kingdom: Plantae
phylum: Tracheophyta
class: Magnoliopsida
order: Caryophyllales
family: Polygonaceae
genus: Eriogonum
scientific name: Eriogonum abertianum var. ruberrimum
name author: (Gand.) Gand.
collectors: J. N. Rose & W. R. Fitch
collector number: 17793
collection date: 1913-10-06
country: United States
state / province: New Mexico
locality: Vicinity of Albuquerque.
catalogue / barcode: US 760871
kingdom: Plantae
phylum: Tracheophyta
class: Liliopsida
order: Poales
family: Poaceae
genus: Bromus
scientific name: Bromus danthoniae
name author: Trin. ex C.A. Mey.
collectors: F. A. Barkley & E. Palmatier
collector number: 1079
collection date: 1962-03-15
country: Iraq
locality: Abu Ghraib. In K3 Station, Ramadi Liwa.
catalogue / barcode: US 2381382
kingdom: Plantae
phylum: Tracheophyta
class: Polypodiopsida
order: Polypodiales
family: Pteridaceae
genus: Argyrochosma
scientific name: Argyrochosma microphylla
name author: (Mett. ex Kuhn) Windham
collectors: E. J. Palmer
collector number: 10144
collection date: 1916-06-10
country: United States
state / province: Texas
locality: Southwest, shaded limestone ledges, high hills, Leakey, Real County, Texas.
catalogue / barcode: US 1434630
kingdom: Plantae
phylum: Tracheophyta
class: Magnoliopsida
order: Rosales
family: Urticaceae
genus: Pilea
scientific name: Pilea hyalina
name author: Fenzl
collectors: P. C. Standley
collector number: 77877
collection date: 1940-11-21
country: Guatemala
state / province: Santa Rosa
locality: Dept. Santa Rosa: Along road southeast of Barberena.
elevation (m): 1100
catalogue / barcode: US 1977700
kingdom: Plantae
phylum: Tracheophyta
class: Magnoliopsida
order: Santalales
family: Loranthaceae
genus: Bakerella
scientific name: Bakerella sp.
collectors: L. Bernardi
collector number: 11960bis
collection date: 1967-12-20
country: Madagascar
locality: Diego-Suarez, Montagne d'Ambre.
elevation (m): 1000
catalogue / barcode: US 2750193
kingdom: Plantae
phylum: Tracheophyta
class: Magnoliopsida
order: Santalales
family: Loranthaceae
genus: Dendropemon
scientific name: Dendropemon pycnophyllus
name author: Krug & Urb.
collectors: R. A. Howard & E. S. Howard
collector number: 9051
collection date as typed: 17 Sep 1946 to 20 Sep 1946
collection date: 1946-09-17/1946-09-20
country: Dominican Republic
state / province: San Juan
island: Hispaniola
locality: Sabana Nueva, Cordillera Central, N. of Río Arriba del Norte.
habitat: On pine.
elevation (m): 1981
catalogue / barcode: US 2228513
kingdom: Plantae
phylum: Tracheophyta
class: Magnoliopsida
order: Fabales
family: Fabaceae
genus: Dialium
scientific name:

- **Brief**: Set out every line of all the records above as a numbered list, omitting any blank lines.

- **Solution to the exercise**:
1. kingdom: Plantae
2. phylum: Tracheophyta
3. class: Magnoliopsida
4. order: Caryophyllales
5. family: Polygonaceae
6. genus: Eriogonum
7. scientific name: Eriogonum abertianum var. ruberrimum
8. name author: (Gand.) Gand.
9. collectors: J. N. Rose & W. R. Fitch
10. collector number: 17793
11. collection date: 1913-10-06
12. country: United States
13. state / province: New Mexico
14. locality: Vicinity of Albuquerque.
15. catalogue / barcode: US 760871
16. kingdom: Plantae
17. phylum: Tracheophyta
18. class: Liliopsida
19. order: Poales
20. family: Poaceae
21. genus: Bromus
22. scientific name: Bromus danthoniae
23. name author: Trin. ex C.A. Mey.
24. collectors: F. A. Barkley & E. Palmatier
25. collector number: 1079
26. collection date: 1962-03-15
27. country: Iraq
28. locality: Abu Ghraib. In K3 Station, Ramadi Liwa.
29. catalogue / barcode: US 2381382
30. kingdom: Plantae
31. phylum: Tracheophyta
32. class: Polypodiopsida
33. order: Polypodiales
34. family: Pteridaceae
35. genus: Argyrochosma
36. scientific name: Argyrochosma microphylla
37. name author: (Mett. ex Kuhn) Windham
38. collectors: E. J. Palmer
39. collector number: 10144
40. collection date: 1916-06-10
41. country: United States
42. state / province: Texas
43. locality: Southwest, shaded limestone ledges, high hills, Leakey, Real County, Texas.
44. catalogue / barcode: US 1434630
45. kingdom: Plantae
46. phylum: Tracheophyta
47. class: Magnoliopsida
48. order: Rosales
49. family: Urticaceae
50. genus: Pilea
51. scientific name: Pilea hyalina
52. name author: Fenzl
53. collectors: P. C. Standley
54. collector number: 77877
55. collection date: 1940-11-21
56. country: Guatemala
57. state / province: Santa Rosa
58. locality: Dept. Santa Rosa: Along road southeast of Barberena.
59. elevation (m): 1100
60. catalogue / barcode: US 1977700
61. kingdom: Plantae
62. phylum: Tracheophyta
63. class: Magnoliopsida
64. order: Santalales
65. family: Loranthaceae
66. genus: Bakerella
67. scientific name: Bakerella sp.
68. collectors: L. Bernardi
69. collector number: 11960bis
70. collection date: 1967-12-20
71. country: Madagascar
72. locality: Diego-Suarez, Montagne d'Ambre.
73. elevation (m): 1000
74. catalogue / barcode: US 2750193
75. kingdom: Plantae
76. phylum: Tracheophyta
77. class: Magnoliopsida
78. order: Santalales
79. family: Loranthaceae
80. genus: Dendropemon
81. scientific name: Dendropemon pycnophyllus
82. name author: Krug & Urb.
83. collectors: R. A. Howard & E. S. Howard
84. collector number: 9051
85. collection date as typed: 17 Sep 1946 to 20 Sep 1946
86. collection date: 1946-09-17/1946-09-20
87. country: Dominican Republic
88. state / province: San Juan
89. island: Hispaniola
90. locality: Sabana Nueva, Cordillera Central, N. of Río Arriba del Norte.
91. habitat: On pine.
92. elevation (m): 1981
93. catalogue / barcode: US 2228513
94. kingdom: Plantae
95. phylum: Tracheophyta
96. class: Magnoliopsida
97. order: Fabales
98. family: Fabaceae
99. genus: Dialium
100. scientific name:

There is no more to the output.